Франка, которая при каждой ошибке Павла нетерпеливо вертелась на табурете, теперь вскочила с криком:
— Вот дурак! Л… л… какое же это л, когда сверху стоит точка! Вот хамская голова! Не книги читать тебе, сиволапому, а лапти плесть.
— Ну Франка, не сердись, тише же, тише! Я уже вспомнил, что это i… с точкой наверху… ну, сядь и поучи еще немного, тише!.. Тише.
Он притянул ее за руку к столу и тихо успокаивал:
— Видишь, Франка, я к этому еще не привык… но ты немного подожди… подожди… моя миленькая… пусть немного привыкну.

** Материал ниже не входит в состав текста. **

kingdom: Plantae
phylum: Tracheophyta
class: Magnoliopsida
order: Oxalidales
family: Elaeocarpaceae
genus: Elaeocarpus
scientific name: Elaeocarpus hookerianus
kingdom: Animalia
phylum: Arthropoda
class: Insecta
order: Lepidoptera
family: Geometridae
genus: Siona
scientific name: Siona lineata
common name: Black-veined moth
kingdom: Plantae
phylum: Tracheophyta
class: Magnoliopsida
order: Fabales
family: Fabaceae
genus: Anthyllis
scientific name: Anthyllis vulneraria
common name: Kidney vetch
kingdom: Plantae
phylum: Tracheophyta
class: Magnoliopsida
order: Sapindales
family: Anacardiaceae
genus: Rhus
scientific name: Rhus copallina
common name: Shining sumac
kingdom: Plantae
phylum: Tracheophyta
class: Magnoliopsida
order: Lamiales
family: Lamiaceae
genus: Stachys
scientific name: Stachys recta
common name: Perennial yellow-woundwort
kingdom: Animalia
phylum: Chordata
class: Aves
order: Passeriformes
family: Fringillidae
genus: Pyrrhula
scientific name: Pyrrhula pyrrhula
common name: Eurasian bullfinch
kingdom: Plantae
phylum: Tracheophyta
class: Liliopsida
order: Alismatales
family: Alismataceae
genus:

Она уселась опять, но уже нахмуренная и недовольная, и за каждую ошибку бранила его все сильнее. Он терпеливо переносил это.
— Подожди, миленькая, — повторял он, — подожди немного… пусть я привыкну.
Он в самом деле привыкал довольно быстро; прекрасно знал уже всю азбуку и как-то раз вечером, при свете керосиновой лампы уже довольно бегло бормотал: — в, а, ва, в, е, ве: — как вдруг Франка, будто ужаленная, вскочила с табурета и закричала:
— Не хочу, не хочу! Довольно этого! Чорт бы побрал это чтение! Разве я к тебе в гувернантки нанялась? Мне скучно, я готова завыть, как собака.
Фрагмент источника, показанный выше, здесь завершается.